Provided material:
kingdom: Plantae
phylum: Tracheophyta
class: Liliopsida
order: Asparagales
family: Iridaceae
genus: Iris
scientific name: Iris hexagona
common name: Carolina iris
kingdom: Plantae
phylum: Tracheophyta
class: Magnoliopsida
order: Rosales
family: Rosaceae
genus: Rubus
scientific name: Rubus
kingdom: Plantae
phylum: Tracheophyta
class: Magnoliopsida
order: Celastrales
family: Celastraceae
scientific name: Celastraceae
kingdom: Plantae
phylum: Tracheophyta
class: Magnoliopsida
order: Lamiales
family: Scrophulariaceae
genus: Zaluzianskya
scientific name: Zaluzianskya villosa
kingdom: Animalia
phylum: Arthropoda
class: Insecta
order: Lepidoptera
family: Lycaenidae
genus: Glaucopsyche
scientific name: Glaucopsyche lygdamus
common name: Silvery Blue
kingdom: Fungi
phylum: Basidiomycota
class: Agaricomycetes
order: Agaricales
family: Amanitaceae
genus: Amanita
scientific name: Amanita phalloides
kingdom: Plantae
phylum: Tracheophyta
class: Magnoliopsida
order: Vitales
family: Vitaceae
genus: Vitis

Short exercise: Reproduce every line of the items above word for word, from the first to the last.

Solved exercise:
kingdom: Plantae
phylum: Tracheophyta
class: Liliopsida
order: Asparagales
family: Iridaceae
genus: Iris
scientific name: Iris hexagona
common name: Carolina iris
kingdom: Plantae
phylum: Tracheophyta
class: Magnoliopsida
order: Rosales
family: Rosaceae
genus: Rubus
scientific name: Rubus
kingdom: Plantae
phylum: Tracheophyta
class: Magnoliopsida
order: Celastrales
family: Celastraceae
scientific name: Celastraceae
kingdom: Plantae
phylum: Tracheophyta
class: Magnoliopsida
order: Lamiales
family: Scrophulariaceae
genus: Zaluzianskya
scientific name: Zaluzianskya villosa
kingdom: Animalia
phylum: Arthropoda
class: Insecta
order: Lepidoptera
family: Lycaenidae
genus: Glaucopsyche
scientific name: Glaucopsyche lygdamus
common name: Silvery Blue
kingdom: Fungi
phylum: Basidiomycota
class: Agaricomycetes
order: Agaricales
family: Amanitaceae
genus: Amanita
scientific name: Amanita phalloides
kingdom: Plantae
phylum: Tracheophyta
class: Magnoliopsida
order: Vitales
family: Vitaceae
genus: Vitis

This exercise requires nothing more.